La historia no había comenzado, pero se estaba escribiendo. Ahí y ahora, pero antes también. Acá en Uruguay, más lejos o más cerca de sus pagos, los aficionados al ciclismo lo viven con ansias, como propio. Se repitió y se repite, tal vez hasta el cansancio, y enhorabuena para este país de sosos: el primer uruguayo en la historia que correrá el Giro. Y ya lo corre. Y no solo eso, sino que va y gana la segunda etapa. Maravilla, único. Hay algo grandioso en todo eso.

Adentro de la casa, en la intimidad, la lectura es otra. “No es suerte, es sacrificio”, me dice Camila, su esposa, la que convive con él y ve de cerca los aeropuertos, las maletas, las concentraciones en altura, la vida suspendida entre un país y otro, al humano y al ciclista, al del Astana y al hombre que eligió para compartir la vida. El traslado entre Andorra y Bulgaria es la versión actual de algo que empezó más chiquito, como un hilo, con aquel niño de Maldonado al que le regalaron una bicicleta y que encontró entre pedaleadas una manera de salir a explorar el barrio.

“El primer uruguayo en la historia del Giro” también debe traslucir, aunque sea entre líneas, que el botija aquel tuvo su período de cansancio y se alejó del ciclismo en la adolescencia. Se fue a jugar al fútbol. Como buen uruguayo, testeó sus posibilidades, buscó la chance de ser feliz con la pelota. Su bicicleta ahí quedó. Hasta que vio correr a un primo y la llama, ese fuego familiar que traía implícito, esa estirpe, digamos, le volvió a alumbrar el camino.

Algo había. Llegaron los éxitos. Fue campeón nacional júnior en ruta y contrarreloj no una, sino dos veces. Hizo doblete, también, en la Vuelta Ciclista de la Juventud. Lo vieron desde el exterior y barajó sus chances. Todo esto pasó a principios de esta década, es nuevo, es joven. En 2022 fue otra vez campeón nacional, esta vez en ruta en sub 23 y en élite. Un año más tarde le valió el pase al Caja Rural español y ahí alternó los comienzos de su carrera profesional con algunas participaciones en el ciclismo nuestro de cada día. Hizo podio en un par de nacionales de contrarreloj y en 2025 volvió a ser el mejor en el Nacional de Ruta. Su nombre ya se escribe solo.

Abro paréntesis: sus pasajes europeos comenzaron antes, siendo menor. Acá Thomas Silva era una promesa, una proyección, pero en España corría en el anonimato. Se hizo de abajo, la peleó cuando cambió de casa, cuando los compañeros de equipo pasaron a ser su familia, cuando el mapa de Uruguay se transformó en un sinfín de pueblos españoles y recorridos para estudiar. No se le abrieron las puertas: las fue empujando. Su última temporada en el Caja Rural fue de confirmación y se dio el salto al WorldTour. Una bestia.

•••

■ **Actividad A**:
Indica si cada afirmación coincide con la crónica sobre Thomas Silva: (i) en la adolescencia dejó el ciclismo para jugar al fútbol; (ii) ganó la primera etapa del Giro; (iii) su esposa, Camila, atribuye sus logros a la suerte. Responde sí o no y cita las palabras del texto que lo deciden.
■ **Actividad B**:
Convierte en una lista breve el párrafo de la crónica sobre Thomas Silva que empieza con "Algo había. Llegaron los éxitos." y conserva sus datos principales.
■ **Actividad C**:
Por favor, retoma la crónica sobre Thomas Silva a partir de la última oración que aparece.
Las filas provienen de otra fuente, distinta del texto.

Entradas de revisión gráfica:
•••

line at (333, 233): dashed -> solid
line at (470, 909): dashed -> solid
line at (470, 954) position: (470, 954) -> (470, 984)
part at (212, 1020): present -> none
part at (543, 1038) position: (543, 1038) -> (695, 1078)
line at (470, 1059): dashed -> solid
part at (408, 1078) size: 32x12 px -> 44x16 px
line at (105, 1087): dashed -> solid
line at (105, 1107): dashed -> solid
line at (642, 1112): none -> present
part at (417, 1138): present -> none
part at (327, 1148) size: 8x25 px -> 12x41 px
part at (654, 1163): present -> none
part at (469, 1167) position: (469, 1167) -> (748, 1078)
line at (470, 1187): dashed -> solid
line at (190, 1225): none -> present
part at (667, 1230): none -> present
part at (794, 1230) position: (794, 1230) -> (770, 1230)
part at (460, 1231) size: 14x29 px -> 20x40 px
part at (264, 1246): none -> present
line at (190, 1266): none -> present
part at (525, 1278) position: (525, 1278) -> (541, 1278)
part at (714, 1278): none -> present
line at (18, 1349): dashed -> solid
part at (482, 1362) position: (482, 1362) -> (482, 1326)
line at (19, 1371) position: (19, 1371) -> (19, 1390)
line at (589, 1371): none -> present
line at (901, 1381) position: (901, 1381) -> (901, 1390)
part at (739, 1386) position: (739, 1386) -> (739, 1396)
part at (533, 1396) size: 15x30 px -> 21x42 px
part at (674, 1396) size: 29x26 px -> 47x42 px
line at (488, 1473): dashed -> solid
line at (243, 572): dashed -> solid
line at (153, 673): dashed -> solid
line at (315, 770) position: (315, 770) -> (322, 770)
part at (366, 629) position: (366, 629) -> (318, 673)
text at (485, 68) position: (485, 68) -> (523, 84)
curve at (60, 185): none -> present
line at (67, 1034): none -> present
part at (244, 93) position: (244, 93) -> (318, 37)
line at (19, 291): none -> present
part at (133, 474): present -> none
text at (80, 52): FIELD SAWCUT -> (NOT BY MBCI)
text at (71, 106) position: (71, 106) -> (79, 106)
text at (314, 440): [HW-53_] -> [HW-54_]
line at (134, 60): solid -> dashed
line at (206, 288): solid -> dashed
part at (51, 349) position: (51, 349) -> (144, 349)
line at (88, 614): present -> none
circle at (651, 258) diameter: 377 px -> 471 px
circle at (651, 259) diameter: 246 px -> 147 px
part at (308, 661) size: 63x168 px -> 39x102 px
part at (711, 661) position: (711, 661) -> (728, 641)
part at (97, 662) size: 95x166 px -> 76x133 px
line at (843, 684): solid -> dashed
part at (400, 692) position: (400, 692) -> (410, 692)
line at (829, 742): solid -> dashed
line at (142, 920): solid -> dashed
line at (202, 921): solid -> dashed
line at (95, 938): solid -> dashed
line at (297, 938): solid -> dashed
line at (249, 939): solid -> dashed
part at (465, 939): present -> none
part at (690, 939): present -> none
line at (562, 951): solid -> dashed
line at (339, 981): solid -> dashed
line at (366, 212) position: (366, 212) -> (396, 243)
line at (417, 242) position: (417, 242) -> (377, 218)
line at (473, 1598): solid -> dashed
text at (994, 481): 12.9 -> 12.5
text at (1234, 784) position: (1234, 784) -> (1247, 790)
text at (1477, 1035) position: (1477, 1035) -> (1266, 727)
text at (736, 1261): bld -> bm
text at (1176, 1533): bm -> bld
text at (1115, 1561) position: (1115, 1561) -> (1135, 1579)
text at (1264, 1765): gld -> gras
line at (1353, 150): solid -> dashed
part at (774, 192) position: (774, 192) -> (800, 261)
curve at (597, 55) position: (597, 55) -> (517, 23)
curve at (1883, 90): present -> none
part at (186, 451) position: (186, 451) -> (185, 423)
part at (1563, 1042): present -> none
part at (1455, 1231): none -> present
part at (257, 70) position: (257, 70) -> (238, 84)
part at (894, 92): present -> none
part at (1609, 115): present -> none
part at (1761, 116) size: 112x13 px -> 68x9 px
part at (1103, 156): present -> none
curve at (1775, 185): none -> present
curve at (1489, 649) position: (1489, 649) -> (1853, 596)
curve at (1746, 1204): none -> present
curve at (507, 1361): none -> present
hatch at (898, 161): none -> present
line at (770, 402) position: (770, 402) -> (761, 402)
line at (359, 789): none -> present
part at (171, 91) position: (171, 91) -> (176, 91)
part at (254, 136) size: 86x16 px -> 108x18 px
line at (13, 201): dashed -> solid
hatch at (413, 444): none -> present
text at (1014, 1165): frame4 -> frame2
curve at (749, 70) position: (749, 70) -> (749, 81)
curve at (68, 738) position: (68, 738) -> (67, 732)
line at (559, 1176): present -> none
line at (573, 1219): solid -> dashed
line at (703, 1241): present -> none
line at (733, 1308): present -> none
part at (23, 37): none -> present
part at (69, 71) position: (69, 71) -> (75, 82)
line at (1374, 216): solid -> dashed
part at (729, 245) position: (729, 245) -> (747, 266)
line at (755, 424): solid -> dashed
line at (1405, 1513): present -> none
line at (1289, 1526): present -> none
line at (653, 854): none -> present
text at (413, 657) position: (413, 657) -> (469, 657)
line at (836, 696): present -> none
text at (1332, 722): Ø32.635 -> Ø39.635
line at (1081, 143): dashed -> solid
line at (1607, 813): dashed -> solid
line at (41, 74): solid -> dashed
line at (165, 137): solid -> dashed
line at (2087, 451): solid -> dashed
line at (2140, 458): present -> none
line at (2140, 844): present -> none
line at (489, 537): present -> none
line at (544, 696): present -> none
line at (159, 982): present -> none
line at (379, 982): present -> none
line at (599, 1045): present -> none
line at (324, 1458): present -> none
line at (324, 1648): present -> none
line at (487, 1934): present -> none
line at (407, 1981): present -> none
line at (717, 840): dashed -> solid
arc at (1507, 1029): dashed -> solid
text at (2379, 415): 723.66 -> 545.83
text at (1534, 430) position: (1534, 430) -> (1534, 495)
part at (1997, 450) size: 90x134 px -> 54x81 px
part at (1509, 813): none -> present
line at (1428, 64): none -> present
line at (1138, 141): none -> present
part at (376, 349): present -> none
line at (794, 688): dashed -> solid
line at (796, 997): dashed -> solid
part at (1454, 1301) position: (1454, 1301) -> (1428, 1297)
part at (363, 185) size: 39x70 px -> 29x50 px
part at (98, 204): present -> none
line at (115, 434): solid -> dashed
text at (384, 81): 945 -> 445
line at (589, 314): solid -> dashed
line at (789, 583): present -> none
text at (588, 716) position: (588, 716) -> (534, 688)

•••

■ **Respuesta A**:
(i) Sí: "se alejó del ciclismo en la adolescencia. Se fue a jugar al fútbol."
(ii) No: "va y gana la segunda etapa."
(iii) No: "No es suerte, es sacrificio"

■ **Respuesta B**:
- Fue dos veces campeón nacional júnior en ruta y contrarreloj.
- Hizo doblete en la Vuelta Ciclista de la Juventud.
- Lo vieron desde el exterior, todo a principios de esta década.
- En 2022 fue campeón nacional en ruta en sub 23 y en élite.
- Un año más tarde pasó al Caja Rural español y alternó sus comienzos profesionales con carreras en el ciclismo local.
- Hizo podio en un par de nacionales de contrarreloj.
- En 2025 volvió a ganar el Nacional de Ruta.

■ **Respuesta C**:
Con estudio

Thomas tiene el Giro estudiado. Lo necesita, se conoce. Sabe qué etapas le van a cuadrar para intentarlo y cuáles no, qué recorridos pueden favorecer a su forma de correr y dónde puede hacer algo más que llegar. Su círculo íntimo me lo cuenta. Aseguran que estudia perfiles, desniveles, curvas, que analiza la combinación de puertos y repechos, los rivales. Lo hizo antes, hace nada, a fines de abril, cuando ganó el Tour de Hainan, y también lo hizo ahora, para el Giro. Analizando el recorrido, las primeras dos semanas le guiñan un ojo por las etapas con perfiles quebrados, llegadas en repecho, terrenos predispuestos para fugas. Y como es tenaz, quiere ganar una etapa. Y si se puede, dos. Y fue más grande: lo sintió dentro, lo intentó y la ganó: la segunda etapa es suya. Esto entra en la historia del deporte de siempre.

Hace unos años miraba esas carreras por la pantalla desde Uruguay y ahora pelea la victoria contra los grandes nombres. Dice que lo que cambió no es la ilusión, que sigue siendo “la misma o más”. Lo que sí es distinto, dice, es la forma de hacer las cosas, la vida entera organizada alrededor de la bicicleta.

Hubo un antes. La foto del niño con la bici no pega con la del profesional que hoy recorre una de las carreras más importantes de la humanidad. Y, sin embargo, son el mismo. Tal vez el ciclismo, al final, sea eso: un niño con una bicicleta recién sacada del papel de regalo sin saber pedalear. Pero pedalea. Y de rosa.